Дондог | страница 136



Вдвоем они разглядывали меня со все растущей опаской, словно я превратился в какую-то непредсказуемую тварь. Ситуация, однако, была совершенно ясна. Я предупреждал Маркони, я уже говорил ему, что, если он попытается от меня улизнуть, я соберусь с силами, догоню его и лишу жизни, но если он останется в покое, в пределах моей досягаемости, мои поползновения к мести ни на кого конкретно не изольются. В частности, на него.

Честно говоря, я не имел никакого представления о том, что может произойти в ближайшем будущем. Больше о будущем не задумывался. Я понял, что, как бы оно ни было, кончу на Кукарача-стрит, но пока не знал, после какого эпизода — или после какого отсутствия эпизода. Не знал, в каком состоянии оставлю у себя за спиной Маркони: невредимым, или плавающим в луже своей крови, или того похуже. Именно на это, на эту неопределенность и делала упор Джесси Лоо, пытаясь поддержать в Маркони луч надежды. Но пессимизм ее компаньона только усиливался. Маркони не поддавался на ее удочку. Он не мог простить Джесси Лоо, что та заявила: она не способна более его спасти. Снедаемый злобой и страхом, сотрясаемый беспорядочными хрипами, он сидел на земле и осыпал ее упреками.

И вдруг заговорил по-романному, в духе постэкзотического персонажа, изливающего свои чувства в монологе. Он упрекал Джесси Лоо в том, что она отыскала его во сне и подобрала, когда он отбывал свою вторую смерть в прозываемом Троемордвием месте. Не стоило вмешиваться так поздно, канючил он. Он уже почти кончил отмирать в зарешеченной яме, не надеясь, что кто-то его оттуда извлечет, всего в сотне метров от того места, где некогда командир, ударив несколько раз сапогом по земле, командовал утром забрезжить дню, вечером — сесть солнцу. Он уже обрел спокойствие. Он был один и уже начинал угасать.

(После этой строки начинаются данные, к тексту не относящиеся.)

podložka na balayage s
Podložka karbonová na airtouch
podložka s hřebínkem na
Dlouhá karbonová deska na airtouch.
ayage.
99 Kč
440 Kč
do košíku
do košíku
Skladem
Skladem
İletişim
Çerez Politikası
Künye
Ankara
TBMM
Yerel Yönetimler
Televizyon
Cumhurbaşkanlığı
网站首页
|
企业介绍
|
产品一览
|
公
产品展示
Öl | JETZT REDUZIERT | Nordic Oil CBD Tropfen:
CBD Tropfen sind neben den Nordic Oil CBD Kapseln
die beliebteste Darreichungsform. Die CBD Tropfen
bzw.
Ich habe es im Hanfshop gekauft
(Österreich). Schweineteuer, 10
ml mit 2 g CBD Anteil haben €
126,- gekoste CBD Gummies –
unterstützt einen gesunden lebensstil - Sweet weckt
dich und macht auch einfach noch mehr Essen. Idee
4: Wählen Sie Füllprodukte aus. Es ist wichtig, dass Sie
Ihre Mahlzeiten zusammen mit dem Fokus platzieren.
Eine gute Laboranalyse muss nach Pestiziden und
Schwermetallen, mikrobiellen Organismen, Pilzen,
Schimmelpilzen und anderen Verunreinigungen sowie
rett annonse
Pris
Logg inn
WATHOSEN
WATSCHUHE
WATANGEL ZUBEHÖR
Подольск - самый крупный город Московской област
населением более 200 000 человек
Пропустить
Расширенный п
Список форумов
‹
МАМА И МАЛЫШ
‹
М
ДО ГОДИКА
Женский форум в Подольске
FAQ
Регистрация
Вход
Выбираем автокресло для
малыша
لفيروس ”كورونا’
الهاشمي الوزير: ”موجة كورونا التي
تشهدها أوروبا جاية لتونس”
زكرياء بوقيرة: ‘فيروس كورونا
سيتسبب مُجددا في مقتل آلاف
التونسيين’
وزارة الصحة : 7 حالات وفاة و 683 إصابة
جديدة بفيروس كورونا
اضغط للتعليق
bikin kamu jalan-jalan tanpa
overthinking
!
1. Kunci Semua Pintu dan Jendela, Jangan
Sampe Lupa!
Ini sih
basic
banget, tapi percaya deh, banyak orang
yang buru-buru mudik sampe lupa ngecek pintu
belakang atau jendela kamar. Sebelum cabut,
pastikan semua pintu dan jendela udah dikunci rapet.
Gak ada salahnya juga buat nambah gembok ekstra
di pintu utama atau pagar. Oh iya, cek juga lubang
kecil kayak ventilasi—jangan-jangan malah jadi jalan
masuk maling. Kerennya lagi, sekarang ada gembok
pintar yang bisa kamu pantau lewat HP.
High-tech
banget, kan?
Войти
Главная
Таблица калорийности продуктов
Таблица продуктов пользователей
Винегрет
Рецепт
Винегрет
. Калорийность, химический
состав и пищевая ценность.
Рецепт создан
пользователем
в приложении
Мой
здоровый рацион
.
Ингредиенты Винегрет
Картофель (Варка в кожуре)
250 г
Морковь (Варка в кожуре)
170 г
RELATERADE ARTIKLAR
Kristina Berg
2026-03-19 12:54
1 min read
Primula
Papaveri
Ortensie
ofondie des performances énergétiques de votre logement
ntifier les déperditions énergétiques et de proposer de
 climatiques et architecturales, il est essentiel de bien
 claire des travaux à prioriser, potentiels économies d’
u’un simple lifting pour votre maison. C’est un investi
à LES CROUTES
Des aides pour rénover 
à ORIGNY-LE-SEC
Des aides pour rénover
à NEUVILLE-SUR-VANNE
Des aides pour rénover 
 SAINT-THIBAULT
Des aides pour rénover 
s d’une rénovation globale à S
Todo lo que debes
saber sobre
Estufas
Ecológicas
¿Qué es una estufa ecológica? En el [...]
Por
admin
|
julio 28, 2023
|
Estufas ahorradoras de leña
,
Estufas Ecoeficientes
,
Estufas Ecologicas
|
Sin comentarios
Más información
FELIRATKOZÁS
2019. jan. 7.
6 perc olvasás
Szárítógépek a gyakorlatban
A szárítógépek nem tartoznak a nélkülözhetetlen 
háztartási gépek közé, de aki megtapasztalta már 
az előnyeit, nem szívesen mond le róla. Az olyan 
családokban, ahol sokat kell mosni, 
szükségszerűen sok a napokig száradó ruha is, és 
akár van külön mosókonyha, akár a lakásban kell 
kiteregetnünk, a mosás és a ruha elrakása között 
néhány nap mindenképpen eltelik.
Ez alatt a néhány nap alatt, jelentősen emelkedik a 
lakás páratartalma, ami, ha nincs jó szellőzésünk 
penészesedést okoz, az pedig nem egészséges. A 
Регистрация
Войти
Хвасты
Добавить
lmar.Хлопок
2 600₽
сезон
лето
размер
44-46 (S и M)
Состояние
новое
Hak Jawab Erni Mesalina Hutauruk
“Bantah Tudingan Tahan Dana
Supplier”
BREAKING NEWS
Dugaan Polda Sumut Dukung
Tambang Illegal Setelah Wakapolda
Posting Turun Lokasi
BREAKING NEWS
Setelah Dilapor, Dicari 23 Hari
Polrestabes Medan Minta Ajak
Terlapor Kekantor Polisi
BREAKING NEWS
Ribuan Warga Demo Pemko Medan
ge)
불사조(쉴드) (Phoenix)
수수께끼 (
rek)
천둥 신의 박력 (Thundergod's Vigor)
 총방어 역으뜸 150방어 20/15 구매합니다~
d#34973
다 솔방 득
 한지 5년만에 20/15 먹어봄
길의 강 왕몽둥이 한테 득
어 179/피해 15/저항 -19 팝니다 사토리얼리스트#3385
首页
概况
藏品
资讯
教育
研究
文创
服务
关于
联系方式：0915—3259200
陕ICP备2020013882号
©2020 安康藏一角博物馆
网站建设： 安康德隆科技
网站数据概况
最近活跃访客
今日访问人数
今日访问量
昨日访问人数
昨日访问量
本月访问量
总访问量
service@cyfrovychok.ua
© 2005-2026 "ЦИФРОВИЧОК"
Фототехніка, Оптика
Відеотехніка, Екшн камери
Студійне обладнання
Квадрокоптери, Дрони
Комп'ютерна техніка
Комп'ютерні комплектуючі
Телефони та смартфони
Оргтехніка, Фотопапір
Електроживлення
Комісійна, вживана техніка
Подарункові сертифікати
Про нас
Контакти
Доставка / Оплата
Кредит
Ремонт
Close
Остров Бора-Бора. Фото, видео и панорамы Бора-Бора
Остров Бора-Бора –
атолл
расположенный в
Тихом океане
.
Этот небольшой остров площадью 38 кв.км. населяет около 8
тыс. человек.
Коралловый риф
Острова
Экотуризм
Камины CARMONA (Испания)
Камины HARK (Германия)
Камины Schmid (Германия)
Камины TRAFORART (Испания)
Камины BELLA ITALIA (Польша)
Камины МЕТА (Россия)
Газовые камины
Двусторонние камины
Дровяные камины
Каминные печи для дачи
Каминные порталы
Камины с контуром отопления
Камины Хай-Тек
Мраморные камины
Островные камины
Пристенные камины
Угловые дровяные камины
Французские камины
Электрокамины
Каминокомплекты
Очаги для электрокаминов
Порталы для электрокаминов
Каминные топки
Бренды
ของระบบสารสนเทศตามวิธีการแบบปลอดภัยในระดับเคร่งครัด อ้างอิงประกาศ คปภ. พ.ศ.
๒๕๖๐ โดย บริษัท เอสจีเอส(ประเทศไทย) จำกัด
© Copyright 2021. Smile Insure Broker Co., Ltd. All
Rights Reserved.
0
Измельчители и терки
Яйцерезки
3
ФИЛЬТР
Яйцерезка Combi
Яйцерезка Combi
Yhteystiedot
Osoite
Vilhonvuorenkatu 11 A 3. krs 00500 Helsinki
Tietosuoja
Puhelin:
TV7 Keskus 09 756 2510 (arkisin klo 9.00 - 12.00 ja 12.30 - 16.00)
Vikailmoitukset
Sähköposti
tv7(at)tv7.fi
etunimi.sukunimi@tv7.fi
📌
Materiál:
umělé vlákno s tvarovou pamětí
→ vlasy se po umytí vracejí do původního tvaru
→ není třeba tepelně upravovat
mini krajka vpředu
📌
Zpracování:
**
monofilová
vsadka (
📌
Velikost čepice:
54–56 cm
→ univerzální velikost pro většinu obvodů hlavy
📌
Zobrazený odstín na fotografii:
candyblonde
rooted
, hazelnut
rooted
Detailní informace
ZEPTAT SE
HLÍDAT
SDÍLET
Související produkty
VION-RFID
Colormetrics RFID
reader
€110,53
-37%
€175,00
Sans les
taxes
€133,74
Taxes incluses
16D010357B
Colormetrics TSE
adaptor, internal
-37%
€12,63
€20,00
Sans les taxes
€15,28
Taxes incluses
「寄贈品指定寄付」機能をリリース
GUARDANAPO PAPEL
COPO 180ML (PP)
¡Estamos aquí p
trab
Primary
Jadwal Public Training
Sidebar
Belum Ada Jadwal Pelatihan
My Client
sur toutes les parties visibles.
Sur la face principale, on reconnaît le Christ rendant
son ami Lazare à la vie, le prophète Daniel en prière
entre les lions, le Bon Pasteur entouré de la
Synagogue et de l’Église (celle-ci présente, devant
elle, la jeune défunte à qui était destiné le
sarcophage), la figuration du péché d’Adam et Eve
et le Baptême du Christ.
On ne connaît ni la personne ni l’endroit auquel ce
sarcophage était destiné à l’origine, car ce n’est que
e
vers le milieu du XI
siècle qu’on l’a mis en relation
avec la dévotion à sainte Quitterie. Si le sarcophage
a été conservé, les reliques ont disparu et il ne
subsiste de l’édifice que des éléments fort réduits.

Спустя какое-то время после отбытия Габриэлы Бруны это самое Троемордвие было атаковано Красной армией, и про него, Гюльмюза Корсакова, говорил Маркони, забыли, пока стирали все вокруг с лица земли. Троемордвие осталось в полном запустении. Гюльмюз Корсаков жил среди лишений и невзгод, между остовами юрт, остатками стен и почерневшими скелетами народных комиссаров и шаманов, рассказывал Маркони. Он скорее чуял все это, нежели видел. Его глаза выела мочевая кислота. Со стародавних времен на меня каждый божий день выливали помойное ведро, напомнил Маркони своим слушателям. Это было жестоко и едва ли меня перевоспитало, но, как-никак, обеспечивало связь с внешним миром. У меня не осталось даже этого отвлечения, говорил Маркони. Я томился, я практически потерял зрение, день виделся мне в неизменно неблагоприятном свете, я умирал. Маркони упрекал Джесси Лоо в том, что она нарушила его одинокую агонию, когда та близилась к умиротворенному завершению. Он обвинял ее в том, что она состряпала для него сложный перенос по канатной дороге до самого Сити, вместо того чтобы дать ему, того не сознавая, угаснуть. Он жаловался на жаркий климат Сити, на его удушающую влажность, к которым он так и не смог привыкнуть. Он становился чудовищно несправедливым. Он ставил ей в вину сочувствие, которое она к нему проявила, хлопоты, которые расточала, колдовские ошибки, из-за которых он страдал неизлечимой перьевой болезнью, и сам тот статус одышечного голема, которым она его наделила, чтобы он мог как угодно долго существовать в Сити.